** MATERIAL PROVIDED follows **
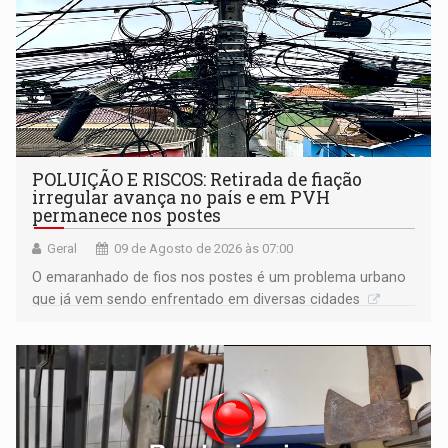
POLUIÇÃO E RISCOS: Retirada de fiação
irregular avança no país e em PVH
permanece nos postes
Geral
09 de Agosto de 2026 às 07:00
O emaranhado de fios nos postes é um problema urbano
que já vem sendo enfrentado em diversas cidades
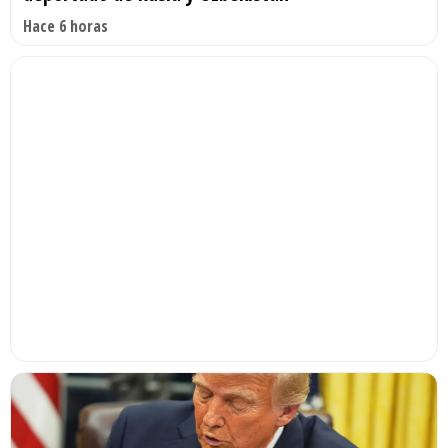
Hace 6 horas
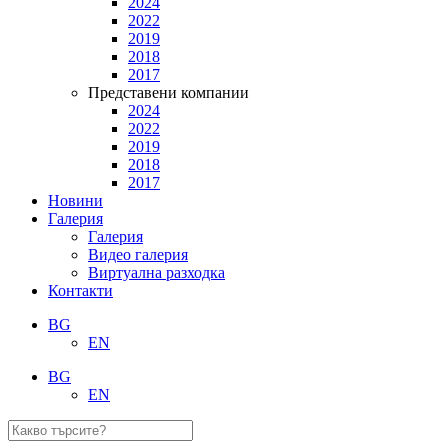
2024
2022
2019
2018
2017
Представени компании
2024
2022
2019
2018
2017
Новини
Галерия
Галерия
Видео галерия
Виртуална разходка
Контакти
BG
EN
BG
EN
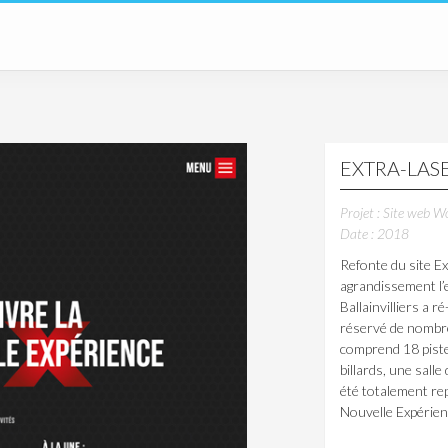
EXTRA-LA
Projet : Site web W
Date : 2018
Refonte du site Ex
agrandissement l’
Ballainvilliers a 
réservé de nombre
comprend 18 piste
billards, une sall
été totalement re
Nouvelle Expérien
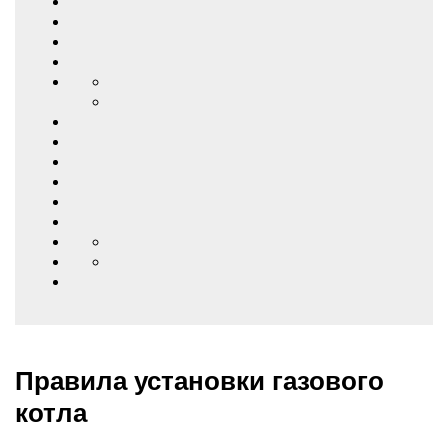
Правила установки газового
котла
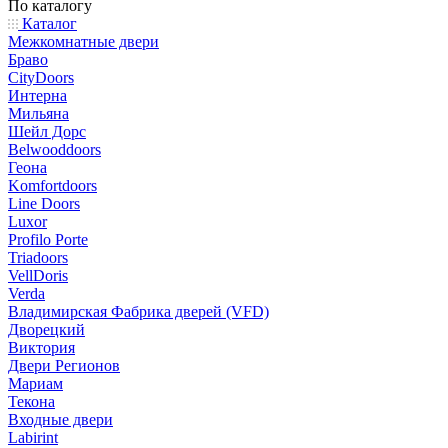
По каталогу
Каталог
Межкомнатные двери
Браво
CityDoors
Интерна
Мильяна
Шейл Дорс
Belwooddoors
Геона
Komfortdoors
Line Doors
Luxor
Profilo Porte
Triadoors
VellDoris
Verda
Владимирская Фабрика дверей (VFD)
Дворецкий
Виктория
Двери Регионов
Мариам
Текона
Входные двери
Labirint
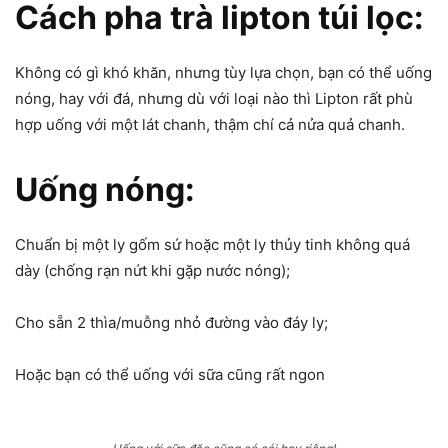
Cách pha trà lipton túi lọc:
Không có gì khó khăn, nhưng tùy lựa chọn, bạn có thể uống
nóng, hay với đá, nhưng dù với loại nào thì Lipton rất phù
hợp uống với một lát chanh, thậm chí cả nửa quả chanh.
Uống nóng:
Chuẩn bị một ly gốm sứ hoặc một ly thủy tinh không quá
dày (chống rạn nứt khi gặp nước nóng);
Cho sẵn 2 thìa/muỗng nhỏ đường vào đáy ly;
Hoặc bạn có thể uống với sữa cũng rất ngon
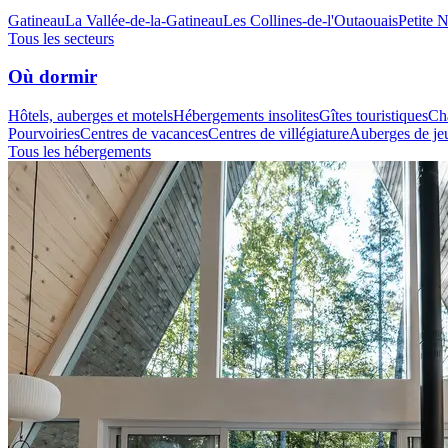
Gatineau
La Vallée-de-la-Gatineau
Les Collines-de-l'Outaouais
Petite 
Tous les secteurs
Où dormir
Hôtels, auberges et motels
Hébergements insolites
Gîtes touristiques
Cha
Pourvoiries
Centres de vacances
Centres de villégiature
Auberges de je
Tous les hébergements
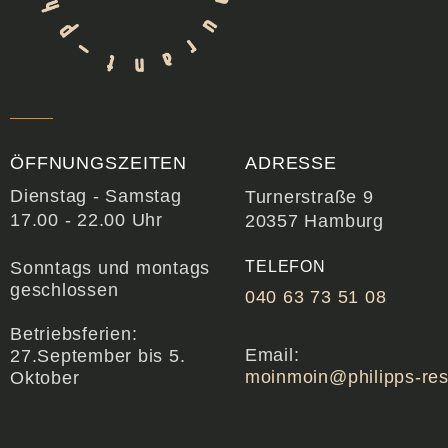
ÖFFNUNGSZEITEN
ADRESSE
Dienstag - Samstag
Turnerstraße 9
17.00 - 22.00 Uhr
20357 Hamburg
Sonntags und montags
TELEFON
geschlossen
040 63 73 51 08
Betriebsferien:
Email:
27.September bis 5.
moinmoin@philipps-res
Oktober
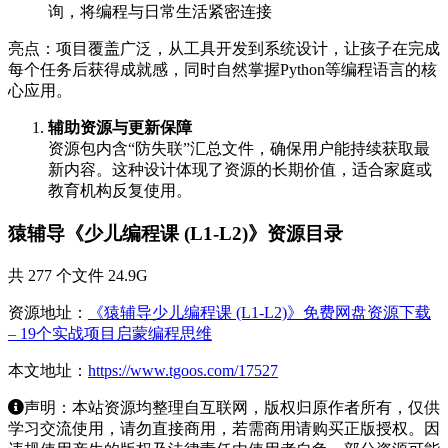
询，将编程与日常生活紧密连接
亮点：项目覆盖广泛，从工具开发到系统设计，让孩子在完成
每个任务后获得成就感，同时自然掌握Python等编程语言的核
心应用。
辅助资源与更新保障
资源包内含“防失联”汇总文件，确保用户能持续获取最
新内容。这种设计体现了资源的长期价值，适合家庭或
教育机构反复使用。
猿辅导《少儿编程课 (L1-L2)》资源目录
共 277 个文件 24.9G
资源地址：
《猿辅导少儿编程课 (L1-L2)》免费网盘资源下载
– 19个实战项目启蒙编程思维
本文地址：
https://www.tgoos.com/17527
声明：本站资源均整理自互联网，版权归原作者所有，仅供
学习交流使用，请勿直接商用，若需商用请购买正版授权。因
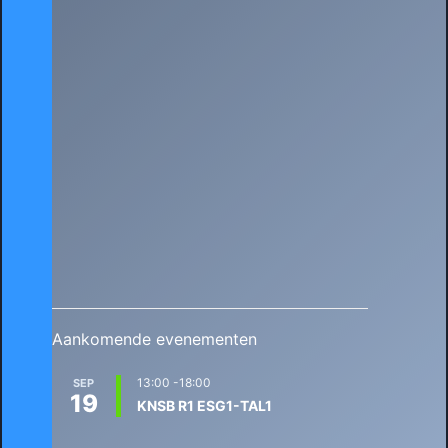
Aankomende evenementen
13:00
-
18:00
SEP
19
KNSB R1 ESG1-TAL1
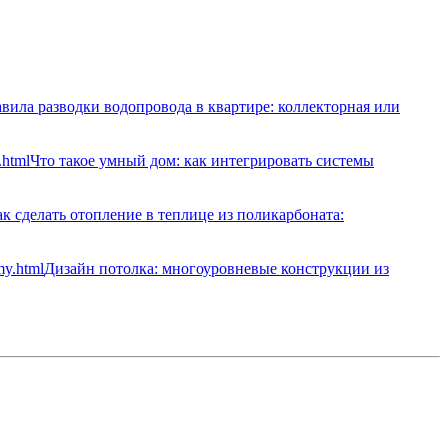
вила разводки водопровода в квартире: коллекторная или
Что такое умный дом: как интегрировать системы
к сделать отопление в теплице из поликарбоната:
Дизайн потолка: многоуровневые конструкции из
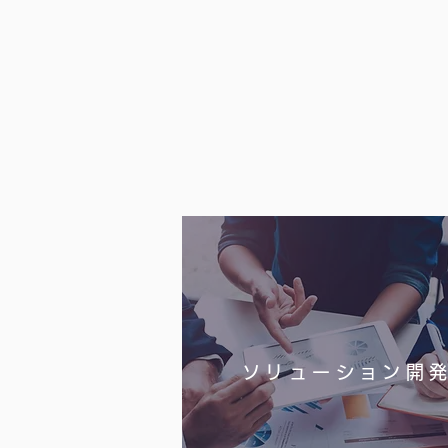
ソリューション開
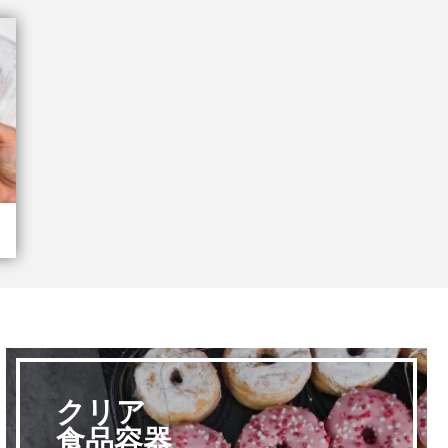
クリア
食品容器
** End of MATERIAL PROVIDED **
REQUIRED ACTION:
Copy every line of the entries above in which "nhưng" occurs.

YOUR RESPONSE:
Không có gì khó khăn, nhưng tùy lựa chọn, bạn có thể uống
nóng, hay với đá, nhưng dù với loại nào thì Lipton rất phù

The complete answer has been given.